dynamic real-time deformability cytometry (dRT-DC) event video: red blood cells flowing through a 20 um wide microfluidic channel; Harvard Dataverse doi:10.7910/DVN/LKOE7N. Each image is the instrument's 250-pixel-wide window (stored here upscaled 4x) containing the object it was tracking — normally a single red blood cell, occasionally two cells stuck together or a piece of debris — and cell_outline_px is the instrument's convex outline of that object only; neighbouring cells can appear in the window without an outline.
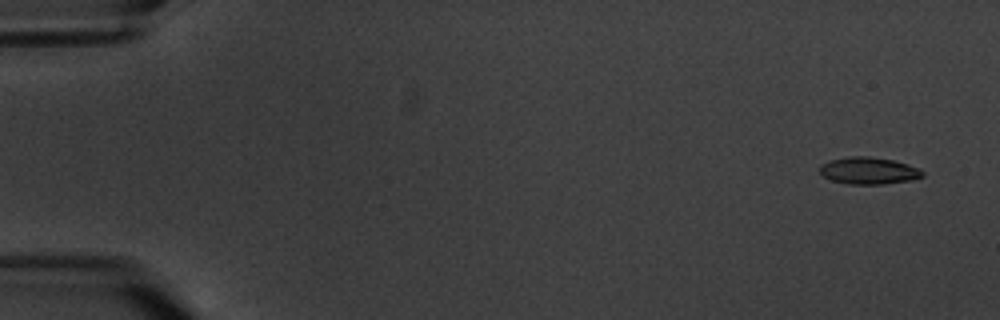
{"species": "common noctule bat (a hibernating species)", "species_latin": "Nyctalus noctula", "temperature_condition": "warm", "stored_images_in_passage": 4, "camera_frame_rate_fps": 3000, "um_per_image_px": 0.085, "animal": {"sex": "male", "body_mass_g": 20.1, "forearm_length_mm": 53.5}, "frame": {"image": 1, "passage_image": 1, "time_ms": 0.0, "image_size_px": [1000, 320], "cell_outline_px": [[924, 176], [912, 180], [884, 184], [848, 184], [832, 180], [824, 176], [820, 172], [820, 164], [832, 160], [848, 156], [868, 156], [892, 160], [908, 164], [920, 168], [924, 172]], "centroid_in_image_um": [73.87, 14.51], "position_along_channel_um": 11.1, "area_um2": 16.18}}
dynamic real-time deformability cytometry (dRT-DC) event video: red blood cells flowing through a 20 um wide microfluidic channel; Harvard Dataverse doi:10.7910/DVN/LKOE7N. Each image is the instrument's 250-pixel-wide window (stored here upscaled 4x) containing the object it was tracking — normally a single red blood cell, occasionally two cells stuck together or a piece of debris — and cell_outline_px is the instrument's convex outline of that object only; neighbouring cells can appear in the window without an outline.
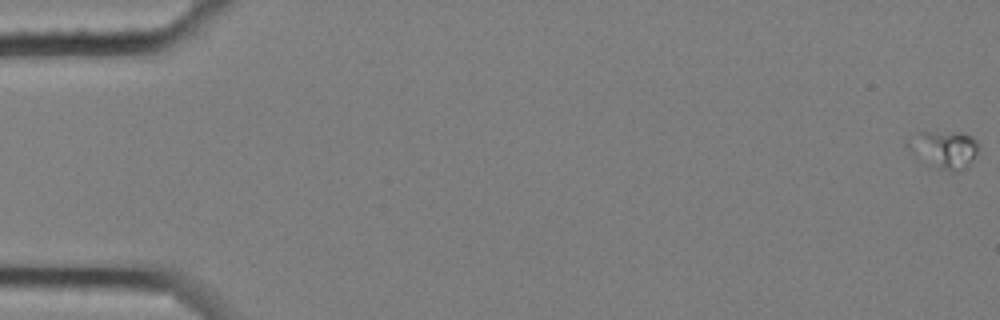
{"species": "common noctule bat (a hibernating species)", "species_latin": "Nyctalus noctula", "temperature_condition": "cold", "stored_images_in_passage": 61, "camera_frame_rate_fps": 3000, "um_per_image_px": 0.085, "animal": {"sex": "female", "body_mass_g": 25.1}, "frame": {"image": 1, "passage_image": 1, "time_ms": 0.0, "image_size_px": [1000, 320], "cell_outline_px": [[976, 152], [968, 168], [960, 172], [952, 172], [936, 168], [908, 148], [904, 144], [908, 140], [920, 132], [928, 132], [972, 136], [976, 140]], "centroid_in_image_um": [80.26, 12.75], "position_along_channel_um": 4.7, "area_um2": 14.74}}
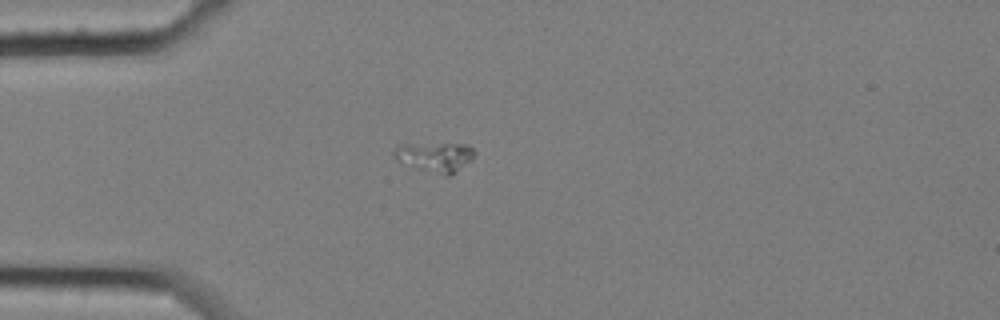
{"frame": {"image": 2, "passage_image": 18, "time_ms": 5.667, "image_size_px": [1000, 320], "cell_outline_px": [[476, 152], [456, 172], [448, 176], [444, 176], [396, 160], [392, 156], [392, 152], [396, 148], [404, 144], [468, 144]], "centroid_in_image_um": [36.97, 13.32], "position_along_channel_um": 48.0, "area_um2": 13.47}}
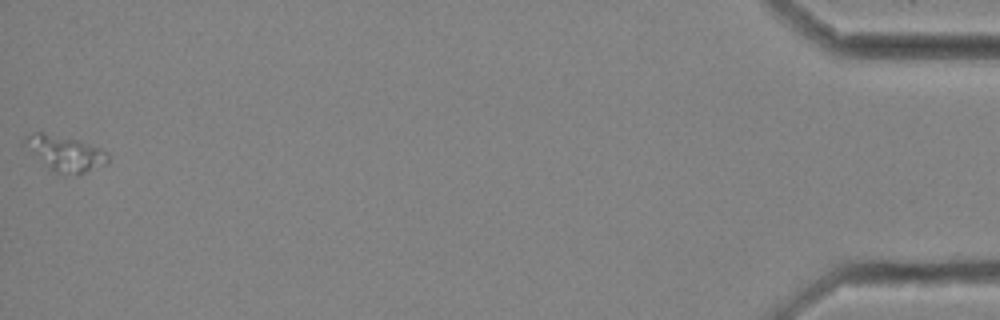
{"frame": {"image": 3, "passage_image": 61, "time_ms": 20.0, "image_size_px": [1000, 320], "cell_outline_px": [[108, 164], [76, 176], [56, 172], [48, 168], [20, 140], [24, 136], [32, 132], [44, 132], [76, 140], [100, 148], [108, 152]], "centroid_in_image_um": [5.54, 13.04], "position_along_channel_um": 429.7, "area_um2": 17.17}}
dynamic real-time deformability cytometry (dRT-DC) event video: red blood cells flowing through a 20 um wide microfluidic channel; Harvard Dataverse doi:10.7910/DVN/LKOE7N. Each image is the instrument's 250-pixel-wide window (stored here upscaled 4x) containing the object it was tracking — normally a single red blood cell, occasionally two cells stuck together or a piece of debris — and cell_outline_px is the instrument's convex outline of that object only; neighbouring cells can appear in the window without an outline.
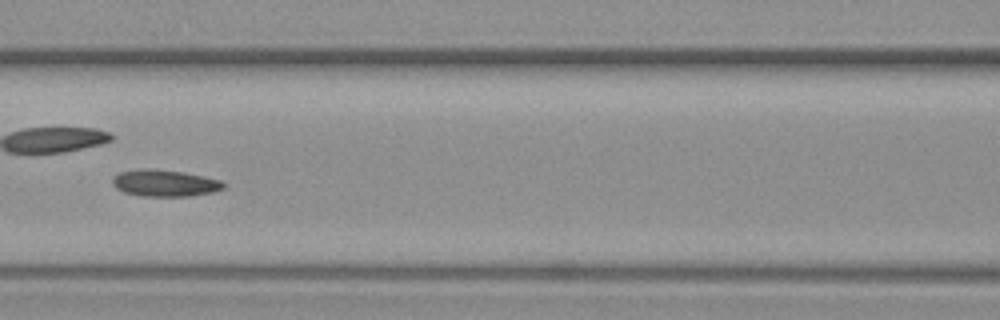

══════

Restate each entry word for word, leaving out any pictures.

dynamic real-time deformability cytometry (dRT-DC) event video: red blood cells flowing through a 20 um wide microfluidic channel; Harvard Dataverse doi:10.7910/DVN/LKOE7N. Each image is the instrument's 250-pixel-wide window (stored here upscaled 4x) containing the object it was tracking — normally a single red blood cell, occasionally two cells stuck together or a piece of debris — and cell_outline_px is the instrument's convex outline of that object only; neighbouring cells can appear in the window without an outline.
{"species": "common noctule bat (a hibernating species)", "species_latin": "Nyctalus noctula", "temperature_condition": "warm", "stored_images_in_passage": 4, "camera_frame_rate_fps": 3000, "um_per_image_px": 0.085, "animal": {"sex": "male", "body_mass_g": 20.1, "forearm_length_mm": 53.5}, "frame": {"image": 1, "passage_image": 1, "time_ms": 0.0, "image_size_px": [1000, 320], "cell_outline_px": [[924, 176], [912, 180], [884, 184], [848, 184], [832, 180], [824, 176], [820, 172], [820, 164], [832, 160], [848, 156], [868, 156], [892, 160], [908, 164], [920, 168], [924, 172]], "centroid_in_image_um": [73.87, 14.51], "position_along_channel_um": 11.1, "area_um2": 16.18}}
dynamic real-time deformability cytometry (dRT-DC) event video: red blood cells flowing through a 20 um wide microfluidic channel; Harvard Dataverse doi:10.7910/DVN/LKOE7N. Each image is the instrument's 250-pixel-wide window (stored here upscaled 4x) containing the object it was tracking — normally a single red blood cell, occasionally two cells stuck together or a piece of debris — and cell_outline_px is the instrument's convex outline of that object only; neighbouring cells can appear in the window without an outline.
{"species": "common noctule bat (a hibernating species)", "species_latin": "Nyctalus noctula", "temperature_condition": "cold", "stored_images_in_passage": 61, "camera_frame_rate_fps": 3000, "um_per_image_px": 0.085, "animal": {"sex": "female", "body_mass_g": 25.1}, "frame": {"image": 1, "passage_image": 1, "time_ms": 0.0, "image_size_px": [1000, 320], "cell_outline_px": [[976, 152], [968, 168], [960, 172], [952, 172], [936, 168], [908, 148], [904, 144], [908, 140], [920, 132], [928, 132], [972, 136], [976, 140]], "centroid_in_image_um": [80.26, 12.75], "position_along_channel_um": 4.7, "area_um2": 14.74}}
{"frame": {"image": 2, "passage_image": 18, "time_ms": 5.667, "image_size_px": [1000, 320], "cell_outline_px": [[476, 152], [456, 172], [448, 176], [444, 176], [396, 160], [392, 156], [392, 152], [396, 148], [404, 144], [468, 144]], "centroid_in_image_um": [36.97, 13.32], "position_along_channel_um": 48.0, "area_um2": 13.47}}
{"frame": {"image": 3, "passage_image": 61, "time_ms": 20.0, "image_size_px": [1000, 320], "cell_outline_px": [[108, 164], [76, 176], [56, 172], [48, 168], [20, 140], [24, 136], [32, 132], [44, 132], [76, 140], [100, 148], [108, 152]], "centroid_in_image_um": [5.54, 13.04], "position_along_channel_um": 429.7, "area_um2": 17.17}}
dynamic real-time deformability cytometry (dRT-DC) event video: red blood cells flowing through a 20 um wide microfluidic channel; Harvard Dataverse doi:10.7910/DVN/LKOE7N. Each image is the instrument's 250-pixel-wide window (stored here upscaled 4x) containing the object it was tracking — normally a single red blood cell, occasionally two cells stuck together or a piece of debris — and cell_outline_px is the instrument's convex outline of that object only; neighbouring cells can appear in the window without an outline.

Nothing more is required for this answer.